La réglementation devrait inciter les gens à passer de la cigarette à de meilleures alternatives s'ils n'arrêtent pas de fumer
Un débat sans scepticisme
"Nous voulons que la science soit la base de la réglementation. Et la réglementation devrait encourager les gens à passer du tabac à des alternatives moins nocives lorsqu'ils n'arrivent pas à arrêter. Et d'ailleurs, Philip Morris ne veut en aucun cas promouvoir ces produits auprès des non-fumeurs ou des jeunes. Elle s'en tient à son affirmation selon laquelle il vaut mieux ne pas fumer, ou vapoter. Mais si vous ne vous arrêtez pas, voici de meilleures alternatives.

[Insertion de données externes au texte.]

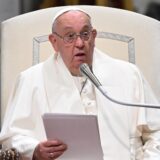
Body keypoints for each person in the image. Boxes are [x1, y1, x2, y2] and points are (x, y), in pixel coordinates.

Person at [0, 6, 160, 160]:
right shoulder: (30, 80)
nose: (79, 43)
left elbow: (156, 133)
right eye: (70, 36)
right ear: (54, 41)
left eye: (85, 34)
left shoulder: (129, 74)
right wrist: (34, 150)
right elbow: (11, 138)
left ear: (94, 36)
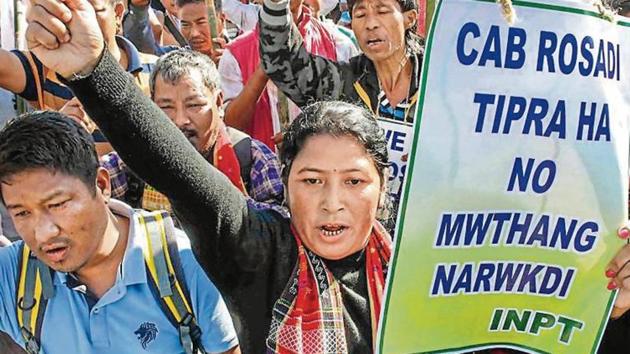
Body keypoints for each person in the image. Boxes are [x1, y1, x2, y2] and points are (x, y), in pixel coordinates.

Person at [22, 1, 392, 352]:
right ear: (287, 183)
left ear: (382, 188)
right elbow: (174, 168)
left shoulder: (415, 265)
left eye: (354, 181)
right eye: (311, 180)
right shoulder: (260, 252)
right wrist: (92, 69)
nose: (332, 202)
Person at [0, 111, 240, 354]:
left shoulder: (185, 263)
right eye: (22, 213)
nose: (43, 234)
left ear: (102, 185)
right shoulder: (14, 275)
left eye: (57, 204)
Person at [258, 0, 422, 223]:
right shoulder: (342, 83)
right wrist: (276, 5)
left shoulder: (440, 81)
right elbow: (281, 62)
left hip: (426, 228)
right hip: (359, 231)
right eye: (360, 15)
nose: (371, 24)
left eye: (382, 11)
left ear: (409, 18)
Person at [101, 49, 285, 212]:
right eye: (166, 108)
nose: (180, 121)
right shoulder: (134, 159)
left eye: (194, 105)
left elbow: (275, 231)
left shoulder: (253, 159)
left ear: (219, 103)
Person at [219, 0, 357, 150]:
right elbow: (230, 127)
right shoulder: (234, 53)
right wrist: (263, 72)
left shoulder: (339, 45)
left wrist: (305, 134)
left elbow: (355, 122)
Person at [0, 0, 157, 111]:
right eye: (72, 11)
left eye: (94, 10)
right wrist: (64, 129)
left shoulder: (157, 71)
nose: (84, 21)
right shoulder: (45, 68)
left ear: (117, 14)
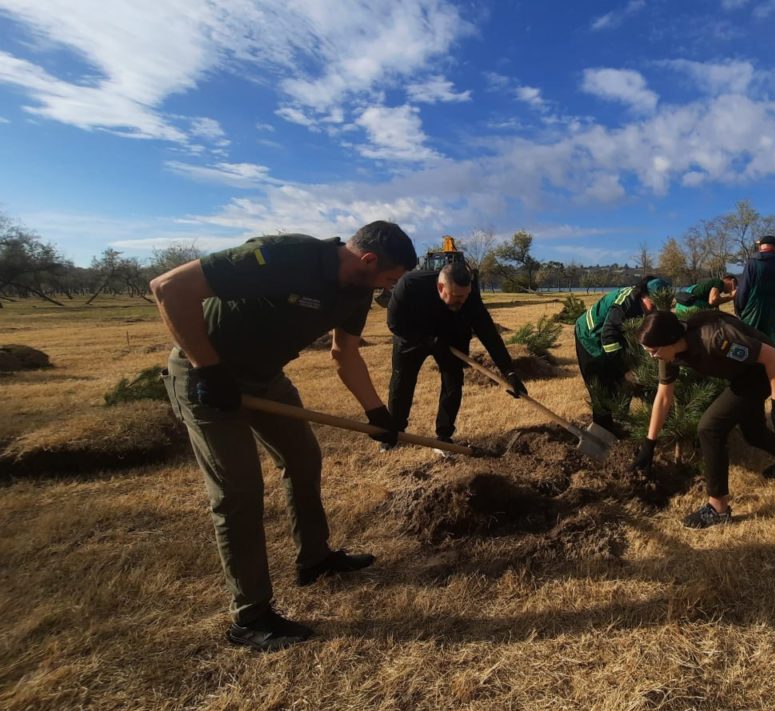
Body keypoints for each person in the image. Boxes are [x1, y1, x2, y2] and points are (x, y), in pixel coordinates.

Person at [151, 221, 417, 651]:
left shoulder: (356, 291)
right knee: (239, 494)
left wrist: (377, 412)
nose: (390, 289)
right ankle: (251, 617)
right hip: (206, 379)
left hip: (265, 379)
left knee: (304, 459)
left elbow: (344, 354)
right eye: (390, 279)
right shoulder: (288, 256)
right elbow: (168, 287)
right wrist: (209, 369)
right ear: (368, 261)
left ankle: (315, 559)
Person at [630, 310, 775, 529]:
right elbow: (664, 396)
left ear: (669, 341)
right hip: (740, 375)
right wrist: (649, 443)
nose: (651, 356)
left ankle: (718, 509)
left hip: (759, 373)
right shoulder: (668, 351)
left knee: (710, 428)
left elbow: (772, 356)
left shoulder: (714, 338)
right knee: (753, 432)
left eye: (653, 351)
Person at [384, 261, 527, 451]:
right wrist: (428, 341)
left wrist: (509, 372)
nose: (463, 301)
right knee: (402, 381)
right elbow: (395, 324)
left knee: (453, 382)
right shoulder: (410, 285)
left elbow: (489, 334)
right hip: (412, 335)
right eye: (457, 296)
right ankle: (393, 434)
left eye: (466, 296)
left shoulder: (469, 296)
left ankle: (443, 437)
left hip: (452, 333)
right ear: (441, 287)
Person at [574, 275, 671, 435]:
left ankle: (619, 421)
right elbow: (609, 337)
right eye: (653, 305)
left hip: (613, 338)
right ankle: (602, 431)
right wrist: (626, 369)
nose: (655, 311)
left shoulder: (645, 306)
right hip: (590, 336)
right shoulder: (625, 304)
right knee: (600, 385)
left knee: (622, 384)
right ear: (643, 295)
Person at [733, 235, 775, 343]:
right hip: (772, 312)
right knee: (770, 344)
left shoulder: (752, 263)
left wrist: (739, 309)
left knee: (748, 344)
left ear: (760, 247)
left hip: (751, 311)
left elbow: (743, 290)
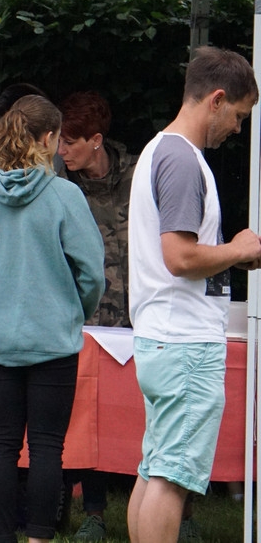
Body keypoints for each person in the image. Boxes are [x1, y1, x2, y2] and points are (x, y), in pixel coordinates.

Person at [126, 46, 261, 543]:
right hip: (184, 342)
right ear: (216, 100)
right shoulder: (183, 160)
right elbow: (180, 257)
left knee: (154, 470)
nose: (238, 129)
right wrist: (237, 248)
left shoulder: (159, 150)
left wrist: (228, 255)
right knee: (171, 478)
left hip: (163, 336)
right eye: (239, 116)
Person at [0, 94, 106, 543]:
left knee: (1, 444)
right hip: (53, 341)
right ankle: (40, 538)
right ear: (48, 139)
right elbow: (92, 273)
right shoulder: (65, 196)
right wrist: (73, 312)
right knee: (47, 448)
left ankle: (0, 538)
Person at [56, 91, 137, 541]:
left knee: (147, 416)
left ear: (97, 141)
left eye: (70, 142)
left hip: (141, 319)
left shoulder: (142, 174)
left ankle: (178, 514)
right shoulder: (59, 186)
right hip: (84, 321)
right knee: (88, 416)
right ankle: (94, 513)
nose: (61, 150)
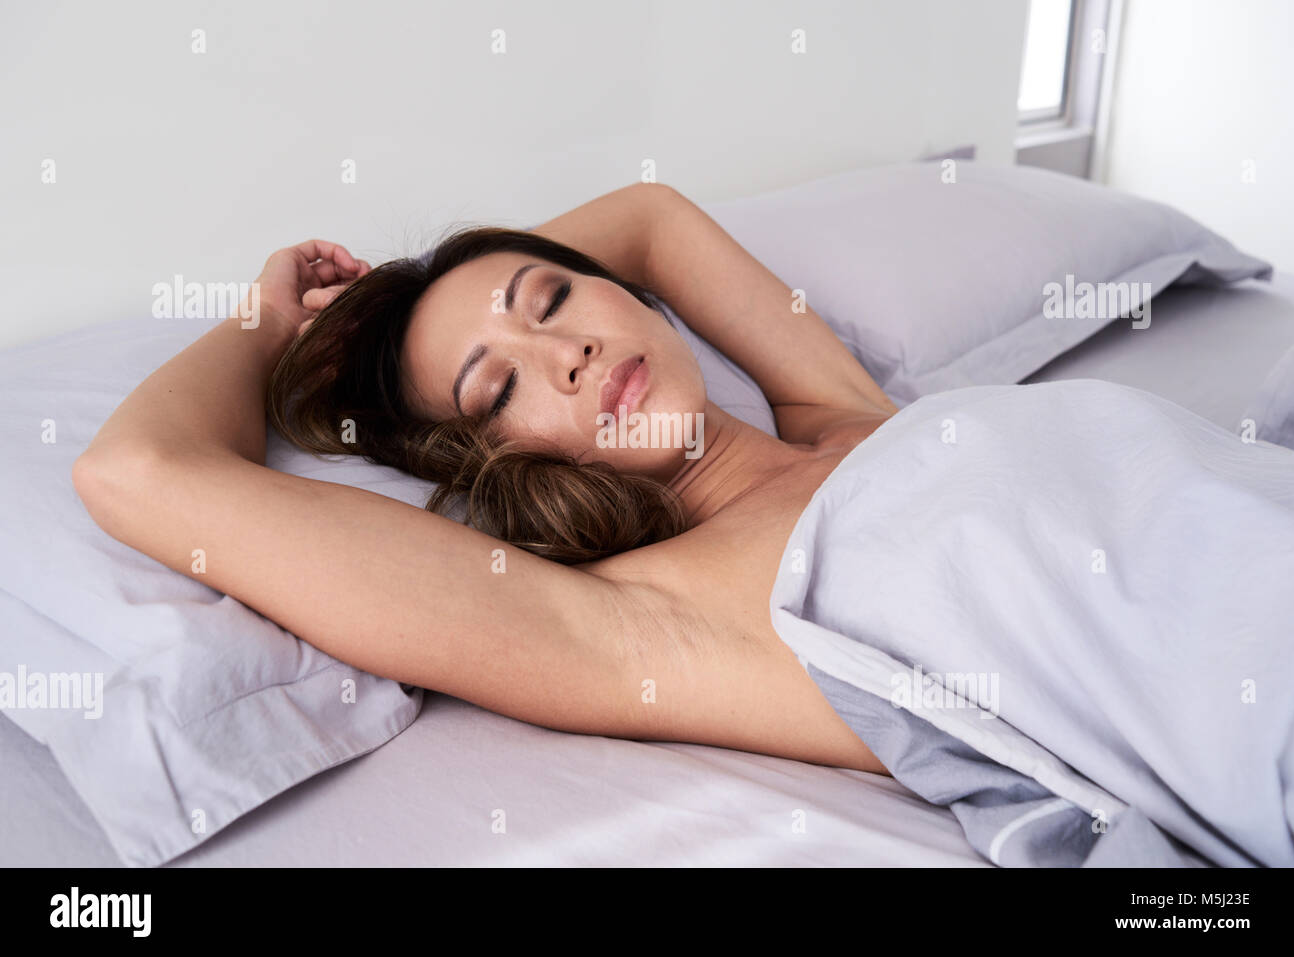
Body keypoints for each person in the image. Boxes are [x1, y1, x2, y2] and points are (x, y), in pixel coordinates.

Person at [72, 182, 898, 776]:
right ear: (493, 464)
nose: (566, 354)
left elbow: (650, 217)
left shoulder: (853, 417)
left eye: (552, 298)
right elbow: (137, 471)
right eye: (499, 388)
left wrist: (397, 296)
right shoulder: (646, 620)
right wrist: (269, 325)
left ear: (633, 296)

En bref, ne vous mettez pas d'œillères face aux faits scientifiques. Même si PMI vend des cigarettes depuis des décennies - et de moins en moins, espérons-le - l'entreprise propose aujourd'hui une solution. Mon rêve est de réunir toutes les parties autour de la table et d'avoir un débat ouvert, sans préjugés. Et c'est surtout le scepticisme dogmatique à l'égard de cette industrie qui nous empêche d'avancer."